I nodded, because I couldn’t speak without shattering.
I looked down again at the photo—at Wyatt’s arm around my shoulders, at Jonesy’s grin, at my own bright face in the middle—and something deep inside me settled.
This wasn’t just a dinner.
This was a hinge point.
This was the universe handing me a moment so tender it hurt, like it was daring me to be brave enough to take the next step.
I drew a shaky breath, clutched the frame to my chest like it was a heartbeat, and looked at Wyatt over the edge of it.
His eyes didn’t move away.
The waiter approached with bread and water refills, but I barely registered him.
All I could see was Wyatt.
All I could feel was the truth rising in my throat, hot and unstoppable.
And I knew—absolutely knew—that after this, there was no going back to half-words.
Not after he’d handed me my brother.
Not after he’d let me hand him Valentine.
Not after we’d both just put our past on the table and dared each other to hold it.
I swallowed, steadying myself.
21
WYATT
Ilooked at her across the table, holding that photograph of Jonesy like it was oxygen, tears still wet on her cheeks catching candlelight, and something in me made a decision before my brain could stop it.
"Can we pretend?" I asked quietly.
She blinked, confusion flickering across her face. "Pretend what?"
"That the rest of the world doesn't exist. Just for tonight."
I knew it was the coward's way out. I knew I was avoiding everything—Klein showing up like a ghost from my past, Dominion Hall waiting for an answer I didn't know how to give, the fact that I'd planned to disappear, to let her go, to do the right thing for once by staying the hell away from her before I ruined her like I ruined everything I touched.
But I shoved that thought away hard, buried it somewhere deep where it couldn't reach me.

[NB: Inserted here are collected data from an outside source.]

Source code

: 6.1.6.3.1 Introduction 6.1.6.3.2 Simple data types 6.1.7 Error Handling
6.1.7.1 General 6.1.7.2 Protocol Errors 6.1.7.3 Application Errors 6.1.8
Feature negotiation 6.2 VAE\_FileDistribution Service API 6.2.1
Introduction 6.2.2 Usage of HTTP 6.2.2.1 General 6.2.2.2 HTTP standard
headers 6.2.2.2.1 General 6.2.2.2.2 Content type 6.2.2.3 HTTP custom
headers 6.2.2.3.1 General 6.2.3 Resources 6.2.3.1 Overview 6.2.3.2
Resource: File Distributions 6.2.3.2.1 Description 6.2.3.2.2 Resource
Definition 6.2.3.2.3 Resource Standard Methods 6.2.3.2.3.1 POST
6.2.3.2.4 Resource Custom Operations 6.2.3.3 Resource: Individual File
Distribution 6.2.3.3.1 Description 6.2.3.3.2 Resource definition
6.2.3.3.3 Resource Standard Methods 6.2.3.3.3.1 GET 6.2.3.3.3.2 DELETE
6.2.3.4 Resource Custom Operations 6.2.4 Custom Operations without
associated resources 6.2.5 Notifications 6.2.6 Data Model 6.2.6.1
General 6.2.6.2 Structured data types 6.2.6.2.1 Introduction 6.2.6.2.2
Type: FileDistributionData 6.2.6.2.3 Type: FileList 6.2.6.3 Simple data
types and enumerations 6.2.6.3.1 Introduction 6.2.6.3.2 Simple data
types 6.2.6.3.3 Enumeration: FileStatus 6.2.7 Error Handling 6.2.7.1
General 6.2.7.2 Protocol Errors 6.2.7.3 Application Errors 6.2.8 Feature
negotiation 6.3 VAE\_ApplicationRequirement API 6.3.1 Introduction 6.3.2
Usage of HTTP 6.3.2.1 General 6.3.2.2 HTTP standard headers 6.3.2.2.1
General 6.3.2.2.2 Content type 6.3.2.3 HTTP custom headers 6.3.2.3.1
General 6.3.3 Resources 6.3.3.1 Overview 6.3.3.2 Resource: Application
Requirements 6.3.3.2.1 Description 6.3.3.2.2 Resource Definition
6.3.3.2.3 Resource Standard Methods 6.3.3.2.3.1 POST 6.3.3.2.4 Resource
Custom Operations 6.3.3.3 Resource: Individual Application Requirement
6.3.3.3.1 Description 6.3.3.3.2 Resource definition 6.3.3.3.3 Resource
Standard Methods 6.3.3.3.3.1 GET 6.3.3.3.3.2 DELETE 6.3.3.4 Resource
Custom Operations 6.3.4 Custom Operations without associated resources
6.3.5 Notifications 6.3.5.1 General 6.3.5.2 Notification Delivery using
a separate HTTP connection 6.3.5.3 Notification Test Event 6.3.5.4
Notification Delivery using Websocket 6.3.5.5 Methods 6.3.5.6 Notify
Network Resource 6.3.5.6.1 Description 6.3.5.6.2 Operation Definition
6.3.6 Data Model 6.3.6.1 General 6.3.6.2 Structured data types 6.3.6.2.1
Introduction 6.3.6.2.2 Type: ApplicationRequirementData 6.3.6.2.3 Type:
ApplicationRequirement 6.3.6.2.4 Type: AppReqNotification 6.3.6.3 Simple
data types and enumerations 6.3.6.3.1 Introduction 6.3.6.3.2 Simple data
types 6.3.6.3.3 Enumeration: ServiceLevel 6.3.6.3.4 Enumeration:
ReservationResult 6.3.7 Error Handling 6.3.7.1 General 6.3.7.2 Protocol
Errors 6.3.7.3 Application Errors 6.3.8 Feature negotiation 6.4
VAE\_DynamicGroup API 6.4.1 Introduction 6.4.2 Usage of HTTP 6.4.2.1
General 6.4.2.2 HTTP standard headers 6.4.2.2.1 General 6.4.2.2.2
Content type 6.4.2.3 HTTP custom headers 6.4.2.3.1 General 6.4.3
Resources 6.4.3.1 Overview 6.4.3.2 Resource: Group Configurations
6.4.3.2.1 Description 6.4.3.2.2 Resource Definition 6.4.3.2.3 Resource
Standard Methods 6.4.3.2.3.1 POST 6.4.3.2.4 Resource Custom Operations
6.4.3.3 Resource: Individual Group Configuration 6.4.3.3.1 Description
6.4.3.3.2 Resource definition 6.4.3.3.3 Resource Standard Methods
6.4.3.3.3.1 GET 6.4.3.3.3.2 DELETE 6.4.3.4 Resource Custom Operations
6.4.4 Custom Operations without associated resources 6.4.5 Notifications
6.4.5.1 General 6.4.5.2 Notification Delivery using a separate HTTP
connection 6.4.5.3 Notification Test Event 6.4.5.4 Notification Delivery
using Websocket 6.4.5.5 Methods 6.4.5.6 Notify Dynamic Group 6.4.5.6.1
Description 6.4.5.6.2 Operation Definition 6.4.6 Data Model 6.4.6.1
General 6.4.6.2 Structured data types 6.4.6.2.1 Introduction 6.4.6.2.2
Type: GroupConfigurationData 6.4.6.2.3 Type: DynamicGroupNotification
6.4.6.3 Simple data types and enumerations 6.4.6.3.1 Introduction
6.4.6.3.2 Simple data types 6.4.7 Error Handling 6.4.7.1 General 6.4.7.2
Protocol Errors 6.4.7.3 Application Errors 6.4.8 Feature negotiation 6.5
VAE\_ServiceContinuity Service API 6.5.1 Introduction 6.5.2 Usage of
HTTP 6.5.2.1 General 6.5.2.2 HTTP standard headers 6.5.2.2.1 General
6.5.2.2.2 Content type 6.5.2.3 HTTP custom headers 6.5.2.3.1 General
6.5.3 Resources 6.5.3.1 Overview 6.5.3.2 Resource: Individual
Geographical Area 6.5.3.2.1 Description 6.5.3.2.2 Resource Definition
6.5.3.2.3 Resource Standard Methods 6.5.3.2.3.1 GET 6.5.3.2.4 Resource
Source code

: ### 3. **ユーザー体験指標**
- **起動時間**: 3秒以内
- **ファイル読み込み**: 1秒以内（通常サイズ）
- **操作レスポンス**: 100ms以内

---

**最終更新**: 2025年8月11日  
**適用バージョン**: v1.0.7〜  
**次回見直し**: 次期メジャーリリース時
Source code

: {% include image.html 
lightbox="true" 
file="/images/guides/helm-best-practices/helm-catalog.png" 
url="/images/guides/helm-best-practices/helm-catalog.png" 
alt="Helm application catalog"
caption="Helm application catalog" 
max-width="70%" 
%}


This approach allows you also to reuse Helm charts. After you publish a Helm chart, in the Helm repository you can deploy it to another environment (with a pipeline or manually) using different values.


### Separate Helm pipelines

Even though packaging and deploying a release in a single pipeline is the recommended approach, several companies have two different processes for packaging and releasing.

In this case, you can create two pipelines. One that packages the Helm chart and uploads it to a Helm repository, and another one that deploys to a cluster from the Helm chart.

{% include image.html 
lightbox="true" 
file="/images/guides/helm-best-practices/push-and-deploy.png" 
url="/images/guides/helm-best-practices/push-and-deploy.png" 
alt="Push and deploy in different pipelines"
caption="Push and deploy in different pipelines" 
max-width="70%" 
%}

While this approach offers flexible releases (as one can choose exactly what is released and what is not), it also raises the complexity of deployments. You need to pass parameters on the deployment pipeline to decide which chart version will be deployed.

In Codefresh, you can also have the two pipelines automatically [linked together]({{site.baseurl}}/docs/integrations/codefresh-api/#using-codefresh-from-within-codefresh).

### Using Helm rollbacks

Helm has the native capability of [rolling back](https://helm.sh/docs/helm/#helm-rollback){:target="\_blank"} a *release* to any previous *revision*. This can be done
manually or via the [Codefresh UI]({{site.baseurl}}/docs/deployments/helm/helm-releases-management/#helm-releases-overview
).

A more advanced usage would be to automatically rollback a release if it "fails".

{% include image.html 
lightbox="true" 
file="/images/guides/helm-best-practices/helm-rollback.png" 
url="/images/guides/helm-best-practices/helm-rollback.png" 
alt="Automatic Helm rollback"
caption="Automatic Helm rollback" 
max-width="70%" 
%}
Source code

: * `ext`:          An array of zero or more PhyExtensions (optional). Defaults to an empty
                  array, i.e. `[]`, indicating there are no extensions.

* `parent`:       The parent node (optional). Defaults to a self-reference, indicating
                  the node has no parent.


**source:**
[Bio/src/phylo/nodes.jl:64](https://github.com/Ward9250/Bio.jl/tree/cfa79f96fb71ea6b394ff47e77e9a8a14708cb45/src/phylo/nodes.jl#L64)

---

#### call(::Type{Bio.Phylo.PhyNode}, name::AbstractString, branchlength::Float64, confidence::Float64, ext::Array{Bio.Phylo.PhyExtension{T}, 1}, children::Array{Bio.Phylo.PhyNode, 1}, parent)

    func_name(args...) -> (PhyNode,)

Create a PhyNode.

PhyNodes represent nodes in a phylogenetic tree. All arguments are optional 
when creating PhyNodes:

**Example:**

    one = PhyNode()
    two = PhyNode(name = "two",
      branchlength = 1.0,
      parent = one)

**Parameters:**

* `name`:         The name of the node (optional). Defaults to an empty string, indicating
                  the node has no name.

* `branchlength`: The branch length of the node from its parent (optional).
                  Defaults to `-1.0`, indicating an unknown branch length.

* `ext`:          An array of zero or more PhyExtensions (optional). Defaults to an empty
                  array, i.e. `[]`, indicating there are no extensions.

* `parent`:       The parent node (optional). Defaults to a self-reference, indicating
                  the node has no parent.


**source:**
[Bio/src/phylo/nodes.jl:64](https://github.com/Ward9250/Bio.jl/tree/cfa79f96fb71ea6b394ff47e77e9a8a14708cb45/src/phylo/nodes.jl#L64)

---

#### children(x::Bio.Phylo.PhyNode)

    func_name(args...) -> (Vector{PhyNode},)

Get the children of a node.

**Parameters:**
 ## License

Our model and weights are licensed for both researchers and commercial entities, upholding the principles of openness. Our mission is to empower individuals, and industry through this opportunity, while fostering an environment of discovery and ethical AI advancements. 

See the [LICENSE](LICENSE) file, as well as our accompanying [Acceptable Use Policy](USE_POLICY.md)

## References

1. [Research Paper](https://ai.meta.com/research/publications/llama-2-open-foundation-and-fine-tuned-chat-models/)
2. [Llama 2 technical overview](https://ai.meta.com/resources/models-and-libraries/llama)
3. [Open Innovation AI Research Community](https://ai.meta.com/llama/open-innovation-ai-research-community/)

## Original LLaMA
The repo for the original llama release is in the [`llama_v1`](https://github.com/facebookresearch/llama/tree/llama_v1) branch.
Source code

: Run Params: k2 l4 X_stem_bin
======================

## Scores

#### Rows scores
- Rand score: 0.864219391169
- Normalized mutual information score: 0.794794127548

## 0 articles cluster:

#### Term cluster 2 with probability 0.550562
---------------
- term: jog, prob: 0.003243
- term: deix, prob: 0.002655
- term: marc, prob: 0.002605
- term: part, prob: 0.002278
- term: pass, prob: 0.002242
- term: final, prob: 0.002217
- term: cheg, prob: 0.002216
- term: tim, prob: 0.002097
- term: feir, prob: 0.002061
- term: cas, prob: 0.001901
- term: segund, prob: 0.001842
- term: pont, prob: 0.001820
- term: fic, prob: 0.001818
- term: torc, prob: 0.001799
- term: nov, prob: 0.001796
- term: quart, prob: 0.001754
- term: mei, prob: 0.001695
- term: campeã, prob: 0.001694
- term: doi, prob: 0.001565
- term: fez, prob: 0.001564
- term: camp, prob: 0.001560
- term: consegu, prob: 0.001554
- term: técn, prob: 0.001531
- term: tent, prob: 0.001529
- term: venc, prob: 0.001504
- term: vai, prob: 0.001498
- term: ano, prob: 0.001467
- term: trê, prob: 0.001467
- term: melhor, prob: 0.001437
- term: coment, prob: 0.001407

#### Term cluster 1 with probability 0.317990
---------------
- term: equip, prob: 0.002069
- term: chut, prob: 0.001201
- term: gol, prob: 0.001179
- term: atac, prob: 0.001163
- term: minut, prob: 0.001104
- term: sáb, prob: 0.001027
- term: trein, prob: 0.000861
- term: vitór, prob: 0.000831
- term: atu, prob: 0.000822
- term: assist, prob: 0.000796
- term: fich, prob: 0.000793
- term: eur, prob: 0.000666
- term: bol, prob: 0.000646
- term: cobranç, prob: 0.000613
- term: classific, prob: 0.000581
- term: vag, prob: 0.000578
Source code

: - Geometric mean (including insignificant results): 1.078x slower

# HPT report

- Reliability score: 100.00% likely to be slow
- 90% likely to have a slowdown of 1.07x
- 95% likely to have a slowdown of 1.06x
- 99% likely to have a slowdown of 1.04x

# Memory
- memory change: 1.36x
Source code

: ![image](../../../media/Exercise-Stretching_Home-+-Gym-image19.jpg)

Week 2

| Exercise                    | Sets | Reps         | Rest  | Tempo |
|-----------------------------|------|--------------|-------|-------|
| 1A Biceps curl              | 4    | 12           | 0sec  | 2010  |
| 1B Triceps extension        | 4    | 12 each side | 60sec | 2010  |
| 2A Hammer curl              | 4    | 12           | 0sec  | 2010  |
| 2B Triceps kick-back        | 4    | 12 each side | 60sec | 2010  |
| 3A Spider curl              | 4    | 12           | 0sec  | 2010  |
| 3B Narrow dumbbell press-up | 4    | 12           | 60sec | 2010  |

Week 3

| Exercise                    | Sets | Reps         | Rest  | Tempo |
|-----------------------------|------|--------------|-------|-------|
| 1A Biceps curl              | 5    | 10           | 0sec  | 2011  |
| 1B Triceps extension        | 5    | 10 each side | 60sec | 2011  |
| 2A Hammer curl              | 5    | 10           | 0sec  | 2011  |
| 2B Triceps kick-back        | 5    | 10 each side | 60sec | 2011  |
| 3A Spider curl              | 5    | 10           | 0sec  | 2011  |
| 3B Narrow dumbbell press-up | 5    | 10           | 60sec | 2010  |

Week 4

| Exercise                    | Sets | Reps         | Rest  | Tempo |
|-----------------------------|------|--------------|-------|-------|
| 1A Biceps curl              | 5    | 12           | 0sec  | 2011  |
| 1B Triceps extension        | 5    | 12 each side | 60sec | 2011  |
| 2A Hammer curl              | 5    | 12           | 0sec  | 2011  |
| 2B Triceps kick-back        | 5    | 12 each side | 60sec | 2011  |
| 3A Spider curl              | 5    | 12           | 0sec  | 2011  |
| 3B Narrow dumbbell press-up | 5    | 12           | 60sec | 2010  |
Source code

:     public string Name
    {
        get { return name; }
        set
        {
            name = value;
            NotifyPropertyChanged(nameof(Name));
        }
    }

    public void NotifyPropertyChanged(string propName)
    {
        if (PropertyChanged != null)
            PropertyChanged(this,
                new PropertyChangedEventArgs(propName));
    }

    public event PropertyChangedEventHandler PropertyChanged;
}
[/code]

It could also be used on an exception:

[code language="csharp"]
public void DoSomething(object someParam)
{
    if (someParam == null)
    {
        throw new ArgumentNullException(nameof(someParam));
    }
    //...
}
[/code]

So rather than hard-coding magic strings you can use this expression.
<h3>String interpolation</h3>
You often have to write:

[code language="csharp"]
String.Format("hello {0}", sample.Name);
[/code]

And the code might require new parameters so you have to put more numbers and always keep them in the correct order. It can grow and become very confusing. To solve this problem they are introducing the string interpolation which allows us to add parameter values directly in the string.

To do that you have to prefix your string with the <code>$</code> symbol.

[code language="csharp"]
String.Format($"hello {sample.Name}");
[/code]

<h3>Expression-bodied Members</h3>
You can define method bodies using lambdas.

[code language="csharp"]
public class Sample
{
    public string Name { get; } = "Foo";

I wanted her. The girl I'd known. The woman she'd become. Right here. Right now. In this candlelit corner of Charleston where nothing else could touch us.
Tomorrow could destroy me. But tonight was mine.
Sophie gave me a look—uncertain, guarded, like she was trying to read between the lines, figure out what I was really asking, whether this was another retreat disguised as intimacy.
"What do you mean?" she asked carefully, her voice soft but steady.
I leaned closer across the table, close enough that I could smell her perfume—something floral and warm that made me want to bury my face in her neck. My voice dropped to something low and honest, rougher than I intended. "I want to be selfish tonight. I want you for myself. All for myself. No past. No future. No complications. Just ... this. Just us. Is that too big an ask?"
Her expression softened immediately, melting into something warm and open and trusting that made my chest ache, and when it did, I drooped inside.
Some part of me—some self-destructive, masochistic part that knew better—wished she'd tell me no. That this wasn't what she wanted. That she'd see through me and call me out, tell me to get my shit together before asking her for anything, before dragging her into whatever mess I was making of my life.